No network access - The application makes zero outbound network requests. There are no HTTP clients, no WebSocket connections, no DNS lookups. Nothing leaves the process.
Single binary - FileHolster ships as a single ~5MB installer with no external runtime dependencies, reducing supply chain risk.
No background services - When you close FileHolster, it stops. There are no persistent background processes, daemons, or scheduled tasks.

3. Data Storage

All data stays on your machine. FileHolster stores your folders, notes, tasks, and configuration locally in your user profile directory. Nothing is transmitted, uploaded, or synced to any server, ever.

You have full control over your data at all times. Your files are stored in standard formats in directories you choose. If you uninstall FileHolster, you can delete the application data folder and every trace of it is gone.

We have no servers that receive, process, or store your data.
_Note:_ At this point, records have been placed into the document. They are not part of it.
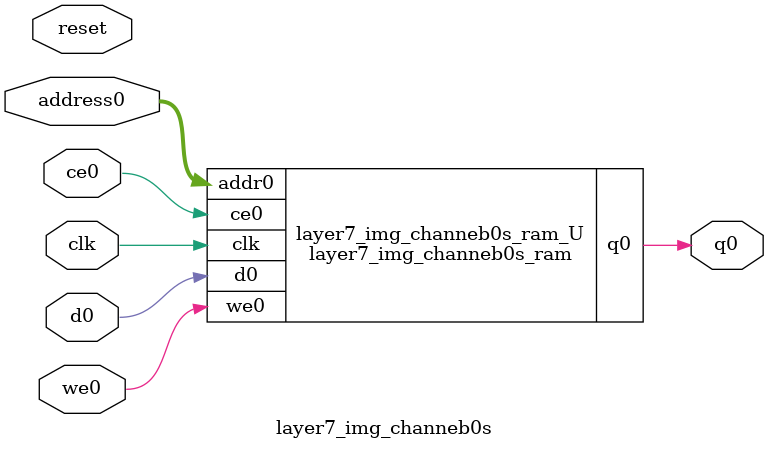
<source format=v>
`timescale 1 ns / 1 ps
module layer7_img_channeb0s_ram (addr0, ce0, d0, we0, q0,  clk);

parameter DWIDTH = 1;
parameter AWIDTH = 10;
parameter MEM_SIZE = 768;

input[AWIDTH-1:0] addr0;
input ce0;
input[DWIDTH-1:0] d0;
input we0;
output reg[DWIDTH-1:0] q0;
input clk;

(* ram_style = "distributed" *)reg [DWIDTH-1:0] ram[0:MEM_SIZE-1];




always @(posedge clk)  
begin 
    if (ce0) 
    begin
        if (we0) 
        begin 
            ram[addr0] <= d0; 
        end 
        q0 <= ram[addr0];
    end
end


endmodule

`timescale 1 ns / 1 ps
module layer7_img_channeb0s(
    reset,
    clk,
    address0,
    ce0,
    we0,
    d0,
    q0);

parameter DataWidth = 32'd1;
parameter AddressRange = 32'd768;
parameter AddressWidth = 32'd10;
input reset;
input clk;
input[AddressWidth - 1:0] address0;
input ce0;
input we0;
input[DataWidth - 1:0] d0;
output[DataWidth - 1:0] q0;



layer7_img_channeb0s_ram layer7_img_channeb0s_ram_U(
    .clk( clk ),
    .addr0( address0 ),
    .ce0( ce0 ),
    .we0( we0 ),
    .d0( d0 ),
    .q0( q0 ));

endmodule


</source>
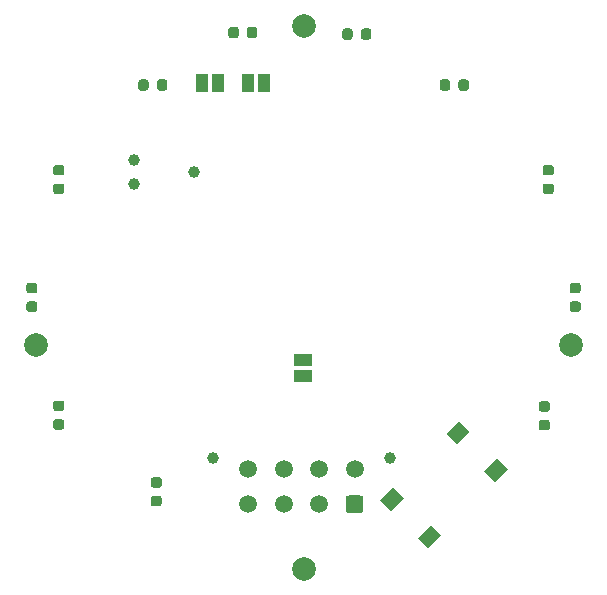
<source format=gbr>
%TF.GenerationSoftware,KiCad,Pcbnew,(5.1.10)-1*%
%TF.CreationDate,2022-02-14T20:34:47-05:00*%
%TF.ProjectId,CAN_Gauge,43414e5f-4761-4756-9765-2e6b69636164,rev?*%
%TF.SameCoordinates,Original*%
%TF.FileFunction,Soldermask,Bot*%
%TF.FilePolarity,Negative*%
%FSLAX46Y46*%
G04 Gerber Fmt 4.6, Leading zero omitted, Abs format (unit mm)*
G04 Created by KiCad (PCBNEW (5.1.10)-1) date 2022-02-14 20:34:47*
%MOMM*%
%LPD*%
G01*
G04 APERTURE LIST*
%ADD10C,0.990600*%
%ADD11R,1.000000X1.500000*%
%ADD12C,0.100000*%
%ADD13R,1.500000X1.000000*%
%ADD14C,1.500000*%
%ADD15C,1.000000*%
%ADD16C,2.000000*%
G04 APERTURE END LIST*
D10*
%TO.C,J1*%
X124007600Y-84000200D03*
X118927600Y-82984200D03*
X118927600Y-85016200D03*
%TD*%
D11*
%TO.C,JP3*%
X124729200Y-76456400D03*
X126029200Y-76456400D03*
%TD*%
%TO.C,JP2*%
X129915400Y-76456400D03*
X128615400Y-76456400D03*
%TD*%
D12*
%TO.C,SW1*%
G36*
X144059829Y-113835713D02*
G01*
X144979068Y-114754952D01*
X143883053Y-115850967D01*
X142963814Y-114931728D01*
X144059829Y-113835713D01*
G37*
G36*
X140877848Y-110653732D02*
G01*
X141797087Y-111572971D01*
X140701072Y-112668986D01*
X139781833Y-111749747D01*
X140877848Y-110653732D01*
G37*
G36*
X146499347Y-105032233D02*
G01*
X147418586Y-105951472D01*
X146322571Y-107047487D01*
X145403332Y-106128248D01*
X146499347Y-105032233D01*
G37*
G36*
X149681328Y-108214214D02*
G01*
X150600567Y-109133453D01*
X149504552Y-110229468D01*
X148585313Y-109310229D01*
X149681328Y-108214214D01*
G37*
%TD*%
D13*
%TO.C,JP1*%
X133240500Y-99926000D03*
X133240500Y-101226000D03*
%TD*%
D14*
%TO.C,J2*%
X128622000Y-109118000D03*
X131622000Y-109118000D03*
X134622000Y-109118000D03*
X137622000Y-109118000D03*
X128622000Y-112118000D03*
X131622000Y-112118000D03*
X134622000Y-112118000D03*
G36*
G01*
X138372000Y-111618000D02*
X138372000Y-112618000D01*
G75*
G02*
X138122000Y-112868000I-250000J0D01*
G01*
X137122000Y-112868000D01*
G75*
G02*
X136872000Y-112618000I0J250000D01*
G01*
X136872000Y-111618000D01*
G75*
G02*
X137122000Y-111368000I250000J0D01*
G01*
X138122000Y-111368000D01*
G75*
G02*
X138372000Y-111618000I0J-250000D01*
G01*
G37*
D15*
X125622000Y-108178000D03*
X140622000Y-108178000D03*
%TD*%
D16*
%TO.C,H4*%
X133304000Y-71592000D03*
%TD*%
%TO.C,D11*%
G36*
G01*
X112835479Y-104216158D02*
X112322979Y-104216158D01*
G75*
G02*
X112104229Y-103997408I0J218750D01*
G01*
X112104229Y-103559908D01*
G75*
G02*
X112322979Y-103341158I218750J0D01*
G01*
X112835479Y-103341158D01*
G75*
G02*
X113054229Y-103559908I0J-218750D01*
G01*
X113054229Y-103997408D01*
G75*
G02*
X112835479Y-104216158I-218750J0D01*
G01*
G37*
G36*
G01*
X112835479Y-105791158D02*
X112322979Y-105791158D01*
G75*
G02*
X112104229Y-105572408I0J218750D01*
G01*
X112104229Y-105134908D01*
G75*
G02*
X112322979Y-104916158I218750J0D01*
G01*
X112835479Y-104916158D01*
G75*
G02*
X113054229Y-105134908I0J-218750D01*
G01*
X113054229Y-105572408D01*
G75*
G02*
X112835479Y-105791158I-218750J0D01*
G01*
G37*
%TD*%
%TO.C,D9*%
G36*
G01*
X110047750Y-94942000D02*
X110560250Y-94942000D01*
G75*
G02*
X110779000Y-95160750I0J-218750D01*
G01*
X110779000Y-95598250D01*
G75*
G02*
X110560250Y-95817000I-218750J0D01*
G01*
X110047750Y-95817000D01*
G75*
G02*
X109829000Y-95598250I0J218750D01*
G01*
X109829000Y-95160750D01*
G75*
G02*
X110047750Y-94942000I218750J0D01*
G01*
G37*
G36*
G01*
X110047750Y-93367000D02*
X110560250Y-93367000D01*
G75*
G02*
X110779000Y-93585750I0J-218750D01*
G01*
X110779000Y-94023250D01*
G75*
G02*
X110560250Y-94242000I-218750J0D01*
G01*
X110047750Y-94242000D01*
G75*
G02*
X109829000Y-94023250I0J218750D01*
G01*
X109829000Y-93585750D01*
G75*
G02*
X110047750Y-93367000I218750J0D01*
G01*
G37*
%TD*%
%TO.C,D8*%
G36*
G01*
X112835479Y-84267842D02*
X112322979Y-84267842D01*
G75*
G02*
X112104229Y-84049092I0J218750D01*
G01*
X112104229Y-83611592D01*
G75*
G02*
X112322979Y-83392842I218750J0D01*
G01*
X112835479Y-83392842D01*
G75*
G02*
X113054229Y-83611592I0J-218750D01*
G01*
X113054229Y-84049092D01*
G75*
G02*
X112835479Y-84267842I-218750J0D01*
G01*
G37*
G36*
G01*
X112835479Y-85842842D02*
X112322979Y-85842842D01*
G75*
G02*
X112104229Y-85624092I0J218750D01*
G01*
X112104229Y-85186592D01*
G75*
G02*
X112322979Y-84967842I218750J0D01*
G01*
X112835479Y-84967842D01*
G75*
G02*
X113054229Y-85186592I0J-218750D01*
G01*
X113054229Y-85624092D01*
G75*
G02*
X112835479Y-85842842I-218750J0D01*
G01*
G37*
%TD*%
%TO.C,D3*%
G36*
G01*
X153772521Y-84967842D02*
X154285021Y-84967842D01*
G75*
G02*
X154503771Y-85186592I0J-218750D01*
G01*
X154503771Y-85624092D01*
G75*
G02*
X154285021Y-85842842I-218750J0D01*
G01*
X153772521Y-85842842D01*
G75*
G02*
X153553771Y-85624092I0J218750D01*
G01*
X153553771Y-85186592D01*
G75*
G02*
X153772521Y-84967842I218750J0D01*
G01*
G37*
G36*
G01*
X153772521Y-83392842D02*
X154285021Y-83392842D01*
G75*
G02*
X154503771Y-83611592I0J-218750D01*
G01*
X154503771Y-84049092D01*
G75*
G02*
X154285021Y-84267842I-218750J0D01*
G01*
X153772521Y-84267842D01*
G75*
G02*
X153553771Y-84049092I0J218750D01*
G01*
X153553771Y-83611592D01*
G75*
G02*
X153772521Y-83392842I218750J0D01*
G01*
G37*
%TD*%
%TO.C,H3*%
X155954578Y-98585908D03*
%TD*%
%TO.C,D1*%
G36*
G01*
X153943750Y-104275000D02*
X153431250Y-104275000D01*
G75*
G02*
X153212500Y-104056250I0J218750D01*
G01*
X153212500Y-103618750D01*
G75*
G02*
X153431250Y-103400000I218750J0D01*
G01*
X153943750Y-103400000D01*
G75*
G02*
X154162500Y-103618750I0J-218750D01*
G01*
X154162500Y-104056250D01*
G75*
G02*
X153943750Y-104275000I-218750J0D01*
G01*
G37*
G36*
G01*
X153943750Y-105850000D02*
X153431250Y-105850000D01*
G75*
G02*
X153212500Y-105631250I0J218750D01*
G01*
X153212500Y-105193750D01*
G75*
G02*
X153431250Y-104975000I218750J0D01*
G01*
X153943750Y-104975000D01*
G75*
G02*
X154162500Y-105193750I0J-218750D01*
G01*
X154162500Y-105631250D01*
G75*
G02*
X153943750Y-105850000I-218750J0D01*
G01*
G37*
%TD*%
%TO.C,H2*%
X110653422Y-98585908D03*
%TD*%
%TO.C,H1*%
X133304000Y-117592000D03*
%TD*%
%TO.C,D10*%
G36*
G01*
X121088850Y-110701200D02*
X120576350Y-110701200D01*
G75*
G02*
X120357600Y-110482450I0J218750D01*
G01*
X120357600Y-110044950D01*
G75*
G02*
X120576350Y-109826200I218750J0D01*
G01*
X121088850Y-109826200D01*
G75*
G02*
X121307600Y-110044950I0J-218750D01*
G01*
X121307600Y-110482450D01*
G75*
G02*
X121088850Y-110701200I-218750J0D01*
G01*
G37*
G36*
G01*
X121088850Y-112276200D02*
X120576350Y-112276200D01*
G75*
G02*
X120357600Y-112057450I0J218750D01*
G01*
X120357600Y-111619950D01*
G75*
G02*
X120576350Y-111401200I218750J0D01*
G01*
X121088850Y-111401200D01*
G75*
G02*
X121307600Y-111619950I0J-218750D01*
G01*
X121307600Y-112057450D01*
G75*
G02*
X121088850Y-112276200I-218750J0D01*
G01*
G37*
%TD*%
%TO.C,D7*%
G36*
G01*
X120890500Y-76873280D02*
X120890500Y-76360780D01*
G75*
G02*
X121109250Y-76142030I218750J0D01*
G01*
X121546750Y-76142030D01*
G75*
G02*
X121765500Y-76360780I0J-218750D01*
G01*
X121765500Y-76873280D01*
G75*
G02*
X121546750Y-77092030I-218750J0D01*
G01*
X121109250Y-77092030D01*
G75*
G02*
X120890500Y-76873280I0J218750D01*
G01*
G37*
G36*
G01*
X119315500Y-76873280D02*
X119315500Y-76360780D01*
G75*
G02*
X119534250Y-76142030I218750J0D01*
G01*
X119971750Y-76142030D01*
G75*
G02*
X120190500Y-76360780I0J-218750D01*
G01*
X120190500Y-76873280D01*
G75*
G02*
X119971750Y-77092030I-218750J0D01*
G01*
X119534250Y-77092030D01*
G75*
G02*
X119315500Y-76873280I0J218750D01*
G01*
G37*
%TD*%
%TO.C,D6*%
G36*
G01*
X126944248Y-72428743D02*
X126944248Y-71916243D01*
G75*
G02*
X127162998Y-71697493I218750J0D01*
G01*
X127600498Y-71697493D01*
G75*
G02*
X127819248Y-71916243I0J-218750D01*
G01*
X127819248Y-72428743D01*
G75*
G02*
X127600498Y-72647493I-218750J0D01*
G01*
X127162998Y-72647493D01*
G75*
G02*
X126944248Y-72428743I0J218750D01*
G01*
G37*
G36*
G01*
X128519248Y-72428743D02*
X128519248Y-71916243D01*
G75*
G02*
X128737998Y-71697493I218750J0D01*
G01*
X129175498Y-71697493D01*
G75*
G02*
X129394248Y-71916243I0J-218750D01*
G01*
X129394248Y-72428743D01*
G75*
G02*
X129175498Y-72647493I-218750J0D01*
G01*
X128737998Y-72647493D01*
G75*
G02*
X128519248Y-72428743I0J218750D01*
G01*
G37*
%TD*%
%TO.C,D4*%
G36*
G01*
X145717500Y-76365250D02*
X145717500Y-76877750D01*
G75*
G02*
X145498750Y-77096500I-218750J0D01*
G01*
X145061250Y-77096500D01*
G75*
G02*
X144842500Y-76877750I0J218750D01*
G01*
X144842500Y-76365250D01*
G75*
G02*
X145061250Y-76146500I218750J0D01*
G01*
X145498750Y-76146500D01*
G75*
G02*
X145717500Y-76365250I0J-218750D01*
G01*
G37*
G36*
G01*
X147292500Y-76365250D02*
X147292500Y-76877750D01*
G75*
G02*
X147073750Y-77096500I-218750J0D01*
G01*
X146636250Y-77096500D01*
G75*
G02*
X146417500Y-76877750I0J218750D01*
G01*
X146417500Y-76365250D01*
G75*
G02*
X146636250Y-76146500I218750J0D01*
G01*
X147073750Y-76146500D01*
G75*
G02*
X147292500Y-76365250I0J-218750D01*
G01*
G37*
%TD*%
%TO.C,D5*%
G36*
G01*
X138162500Y-72559750D02*
X138162500Y-72047250D01*
G75*
G02*
X138381250Y-71828500I218750J0D01*
G01*
X138818750Y-71828500D01*
G75*
G02*
X139037500Y-72047250I0J-218750D01*
G01*
X139037500Y-72559750D01*
G75*
G02*
X138818750Y-72778500I-218750J0D01*
G01*
X138381250Y-72778500D01*
G75*
G02*
X138162500Y-72559750I0J218750D01*
G01*
G37*
G36*
G01*
X136587500Y-72559750D02*
X136587500Y-72047250D01*
G75*
G02*
X136806250Y-71828500I218750J0D01*
G01*
X137243750Y-71828500D01*
G75*
G02*
X137462500Y-72047250I0J-218750D01*
G01*
X137462500Y-72559750D01*
G75*
G02*
X137243750Y-72778500I-218750J0D01*
G01*
X136806250Y-72778500D01*
G75*
G02*
X136587500Y-72559750I0J218750D01*
G01*
G37*
%TD*%
%TO.C,D2*%
G36*
G01*
X156560250Y-94242000D02*
X156047750Y-94242000D01*
G75*
G02*
X155829000Y-94023250I0J218750D01*
G01*
X155829000Y-93585750D01*
G75*
G02*
X156047750Y-93367000I218750J0D01*
G01*
X156560250Y-93367000D01*
G75*
G02*
X156779000Y-93585750I0J-218750D01*
G01*
X156779000Y-94023250D01*
G75*
G02*
X156560250Y-94242000I-218750J0D01*
G01*
G37*
G36*
G01*
X156560250Y-95817000D02*
X156047750Y-95817000D01*
G75*
G02*
X155829000Y-95598250I0J218750D01*
G01*
X155829000Y-95160750D01*
G75*
G02*
X156047750Y-94942000I218750J0D01*
G01*
X156560250Y-94942000D01*
G75*
G02*
X156779000Y-95160750I0J-218750D01*
G01*
X156779000Y-95598250D01*
G75*
G02*
X156560250Y-95817000I-218750J0D01*
G01*
G37*
%TD*%
M02*

</source>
We cannot access your files, notes, or any content you create in the application because we never see it.

4. Payment Security

Purchases are processed entirely by Stripe, which is certified as a PCI DSS Level 1 service provider - the most stringent level of certification available in the payments industry.

We never see, store, or process your credit card number, CVV, or billing details.
All payment data is transmitted directly from your browser to Stripe's servers over TLS-encrypted connections.
License keys are generated after successful payment and delivered to your email via Resend, a trusted transactional email service.

At no point does payment information pass through our infrastructure.

5. Website Security

The FileHolster website (fileholster.com) is hosted on Firebase Hosting by Google, which provides:

HTTPS everywhere - All connections are encrypted with TLS. HTTP requests are automatically redirected to HTTPS.
Global CDN - Content is served from Google's edge network with built-in DDoS protection.
No cookies or tracking scripts - The website does not set tracking cookies or load third-party analytics.

6. No Telemetry. No Tracking.

FileHolster makes zero network requests. There is no telemetry, no analytics, no crash reporting, no update checks, and no phone-home behavior of any kind. The application is completely silent on the network.

You can verify this yourself using any network monitoring tool (such as Wireshark or Windows Resource Monitor). You will see that FileHolster generates no network traffic whatsoever. This is not a setting you can toggle - it is a fundamental architectural decision. There is simply no networking code in the application.

7. Vulnerability Reporting

If you discover a security vulnerability in FileHolster or on our website, we want to hear about it. Please report it responsibly by emailing:

admin@inceptionforge.com

When reporting, please include:

A description of the vulnerability and its potential impact.
Steps to reproduce the issue.
Your FileHolster version and operating system, if applicable.

We take every report seriously and will respond as quickly as possible. We ask that you allow us a reasonable timeframe to investigate and address the issue before any public disclosure.

8. Third-Party Dependencies

FileHolster is built on well-established open-source foundations:

Tauri v2 - An open-source framework for building secure, lightweight desktop applications. Actively maintained with regular security audits.
Rust ecosystem - Backend dependencies are sourced from crates.io, Rust's package registry, and are regularly updated to incorporate security patches.
React - The frontend UI library, widely used and extensively tested across the industry.

We regularly review and update our dependencies to ensure known vulnerabilities are addressed promptly. Because the application has no network surface, the practical risk from dependency vulnerabilities is significantly reduced compared to networked applications.